**** Selected excerpt ****

A new type of English is becoming the dominant global language, a literary journalist has argued in a new book.
"Globish" is the new "lingua franca," according to Robert McCrum in Globish: How the English Language Became the World's Language.
McCrum, who edits the British newspaper The Observer and was previously Editor-in-Chief of the publisher Faber & Faber, says that while British English ruled the nineteenth century, and American English the twentieth, Globish dominates the twenty-first.
He describes the language as made up of about 1,500 phrases, with very few idioms and an excess of non-verbal gestures to compensate for lack of nuance.
"There is something intrinsic to English which is contagious, adaptable and populist. It is viral," he told the Reuters news agency in an interview.
He cites US President Barack Obama as the classic example of Globish. With Kansan, Hawaiian, Indonesian and Kenyan roots, Obama speaks in a way that is "universally intelligible."
"His slogan 'Yes We Can' works anywhere in the world," McCrum told Reuters.
The eclectic nature of the English language makes it ideal for adaptation as a new, universal language, he said – it has always been a "mashup," even in Shakespeare's day.
The moniker "Globish" was coined in the 1990s by former IBM executive Jean-Paul Nerrière for what he called "decaffeinated English," used effectively by non-native English speakers in the Far East.
McCrum predicts that Globish will overtake standard American English as the new worldwide language of communication.
In his book, he writes that as Globish transforms grammar and vocabulary, the English language will "make its own declaration of independence from the linguistic past."

**** Dataset entries ****

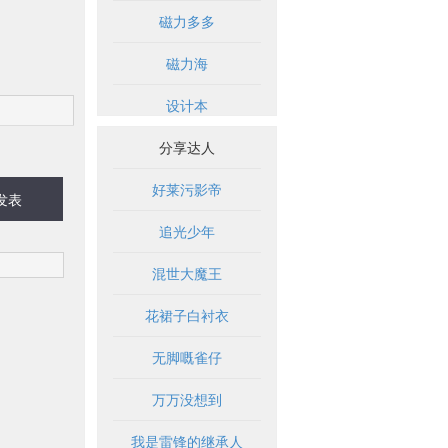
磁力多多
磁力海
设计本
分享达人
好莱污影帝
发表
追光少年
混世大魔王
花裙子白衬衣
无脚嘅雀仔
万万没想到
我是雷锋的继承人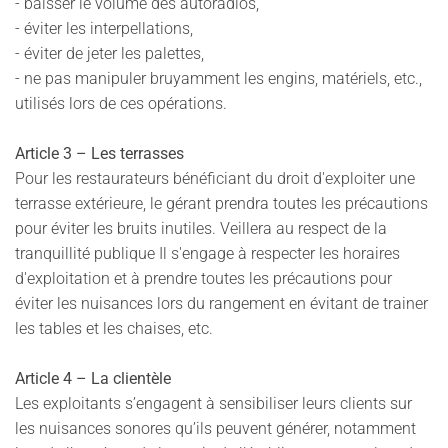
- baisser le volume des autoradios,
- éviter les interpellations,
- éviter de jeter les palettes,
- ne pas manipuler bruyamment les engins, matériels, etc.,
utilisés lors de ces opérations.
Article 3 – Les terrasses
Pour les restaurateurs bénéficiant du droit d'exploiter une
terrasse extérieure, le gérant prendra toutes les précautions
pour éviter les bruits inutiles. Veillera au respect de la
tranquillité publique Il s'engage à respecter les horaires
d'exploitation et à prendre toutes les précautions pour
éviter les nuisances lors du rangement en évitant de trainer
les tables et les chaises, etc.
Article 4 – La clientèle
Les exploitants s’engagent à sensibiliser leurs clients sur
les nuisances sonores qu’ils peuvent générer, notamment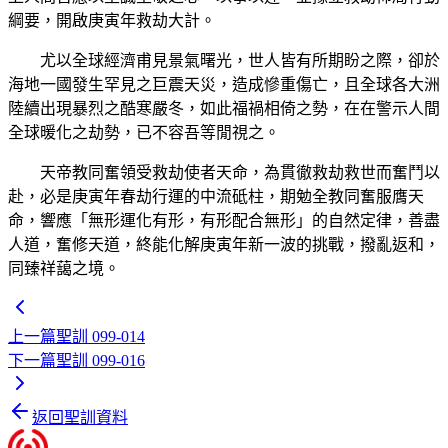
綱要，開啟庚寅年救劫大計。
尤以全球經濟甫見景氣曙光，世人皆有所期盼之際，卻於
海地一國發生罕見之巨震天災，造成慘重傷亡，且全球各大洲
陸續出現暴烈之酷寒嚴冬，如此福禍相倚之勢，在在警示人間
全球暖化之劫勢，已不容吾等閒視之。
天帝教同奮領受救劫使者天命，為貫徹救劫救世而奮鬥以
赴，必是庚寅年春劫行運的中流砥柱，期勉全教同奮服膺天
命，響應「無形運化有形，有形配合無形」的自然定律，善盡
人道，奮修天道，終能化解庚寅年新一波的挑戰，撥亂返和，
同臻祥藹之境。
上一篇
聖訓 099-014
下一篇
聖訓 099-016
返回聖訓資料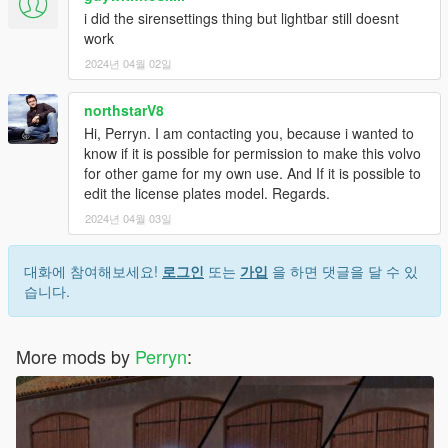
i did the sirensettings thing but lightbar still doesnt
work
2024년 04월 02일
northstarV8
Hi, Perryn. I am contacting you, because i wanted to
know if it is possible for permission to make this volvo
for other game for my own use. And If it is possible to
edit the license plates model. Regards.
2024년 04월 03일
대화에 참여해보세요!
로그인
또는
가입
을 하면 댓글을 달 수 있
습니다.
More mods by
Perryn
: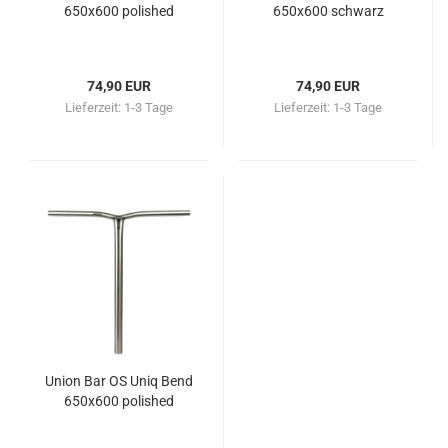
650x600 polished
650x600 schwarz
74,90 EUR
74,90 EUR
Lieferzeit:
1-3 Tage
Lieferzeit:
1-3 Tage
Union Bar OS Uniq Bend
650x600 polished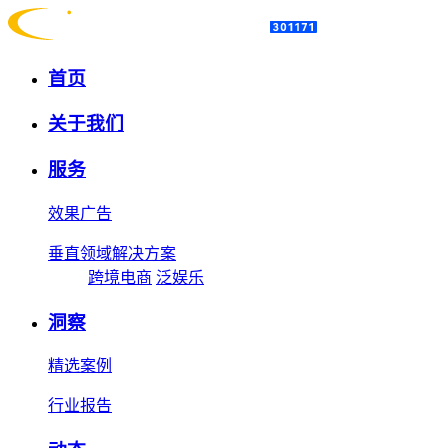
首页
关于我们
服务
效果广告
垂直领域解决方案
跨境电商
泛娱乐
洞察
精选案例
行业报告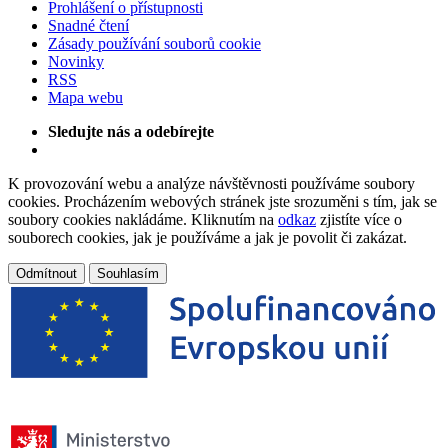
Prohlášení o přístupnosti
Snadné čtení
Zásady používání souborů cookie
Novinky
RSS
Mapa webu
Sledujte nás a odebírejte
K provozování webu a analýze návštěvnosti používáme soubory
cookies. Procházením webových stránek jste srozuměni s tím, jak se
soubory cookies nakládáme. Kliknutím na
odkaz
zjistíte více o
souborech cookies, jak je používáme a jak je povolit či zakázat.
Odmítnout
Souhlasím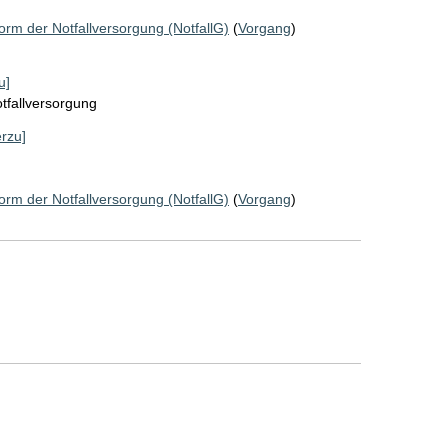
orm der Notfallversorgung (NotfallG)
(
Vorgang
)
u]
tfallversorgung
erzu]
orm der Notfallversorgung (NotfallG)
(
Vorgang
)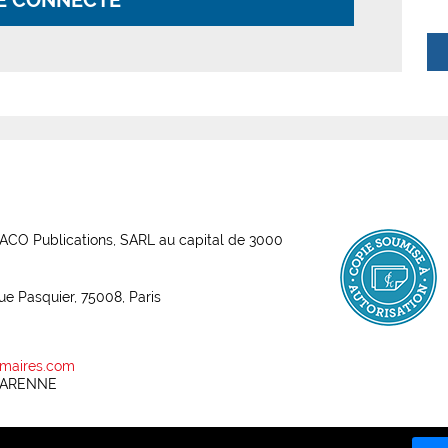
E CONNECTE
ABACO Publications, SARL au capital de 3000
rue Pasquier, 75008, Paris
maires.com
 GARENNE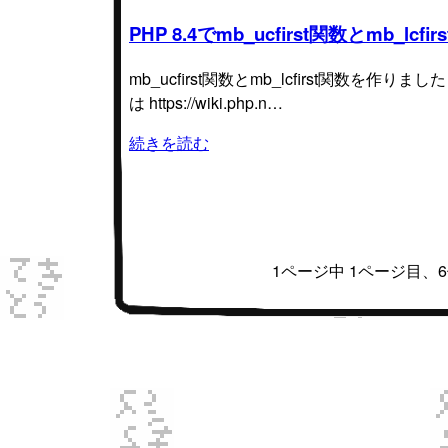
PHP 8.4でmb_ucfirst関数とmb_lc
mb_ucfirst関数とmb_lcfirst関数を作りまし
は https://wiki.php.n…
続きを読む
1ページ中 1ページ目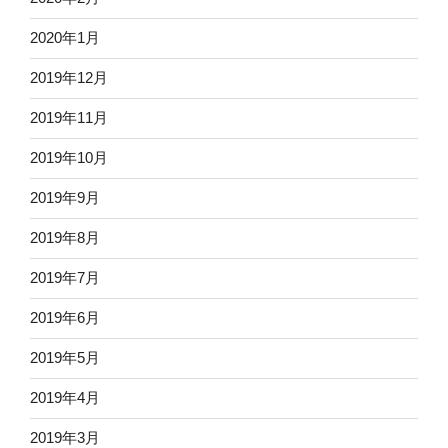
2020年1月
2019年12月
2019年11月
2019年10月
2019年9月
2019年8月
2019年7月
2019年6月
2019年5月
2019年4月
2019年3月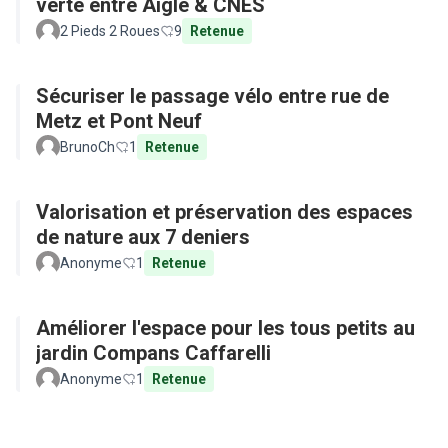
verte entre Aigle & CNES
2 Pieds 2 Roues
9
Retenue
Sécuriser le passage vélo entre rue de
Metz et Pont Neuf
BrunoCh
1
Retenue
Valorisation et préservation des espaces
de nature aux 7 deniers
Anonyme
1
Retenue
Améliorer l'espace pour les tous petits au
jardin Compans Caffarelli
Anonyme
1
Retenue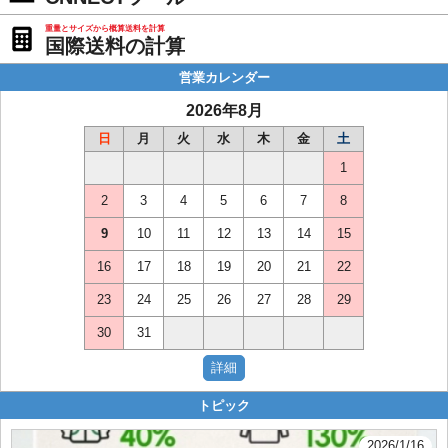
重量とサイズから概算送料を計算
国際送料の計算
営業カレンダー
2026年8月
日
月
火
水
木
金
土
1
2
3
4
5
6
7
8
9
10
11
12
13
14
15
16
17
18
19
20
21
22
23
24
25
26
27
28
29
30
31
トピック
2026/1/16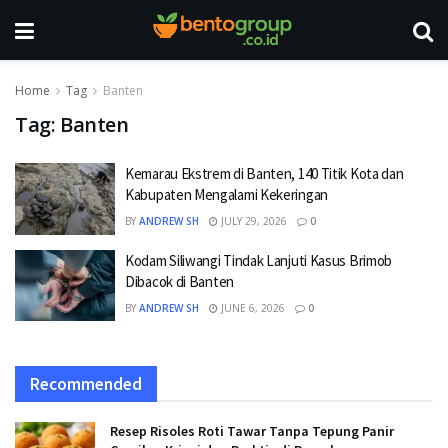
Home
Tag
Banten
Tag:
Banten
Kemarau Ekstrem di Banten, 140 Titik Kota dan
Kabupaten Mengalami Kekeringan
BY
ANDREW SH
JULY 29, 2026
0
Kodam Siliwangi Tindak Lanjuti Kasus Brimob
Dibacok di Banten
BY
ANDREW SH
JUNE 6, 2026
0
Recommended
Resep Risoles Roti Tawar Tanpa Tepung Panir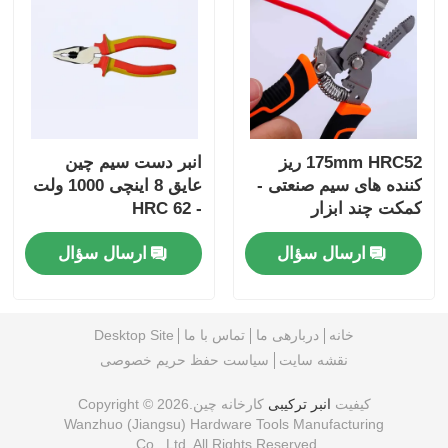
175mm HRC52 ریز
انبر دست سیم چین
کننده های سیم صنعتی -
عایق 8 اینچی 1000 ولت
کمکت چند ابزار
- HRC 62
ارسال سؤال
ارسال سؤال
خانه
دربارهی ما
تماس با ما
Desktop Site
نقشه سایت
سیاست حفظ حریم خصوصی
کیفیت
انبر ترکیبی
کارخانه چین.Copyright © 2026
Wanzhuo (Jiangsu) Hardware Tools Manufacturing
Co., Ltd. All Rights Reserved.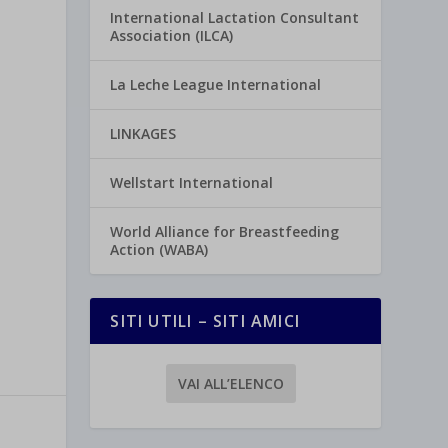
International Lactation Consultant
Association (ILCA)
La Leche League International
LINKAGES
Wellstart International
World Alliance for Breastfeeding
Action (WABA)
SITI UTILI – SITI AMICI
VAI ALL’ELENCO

****

*The task:* In the article on Globish, why does McCrum say English suits adaptation as a new universal language? Answer in one to three sentences.

*Written solution:* McCrum says the eclectic nature of English makes it ideal for adaptation as a new, universal language. It has always been a "mashup," even in Shakespeare's day.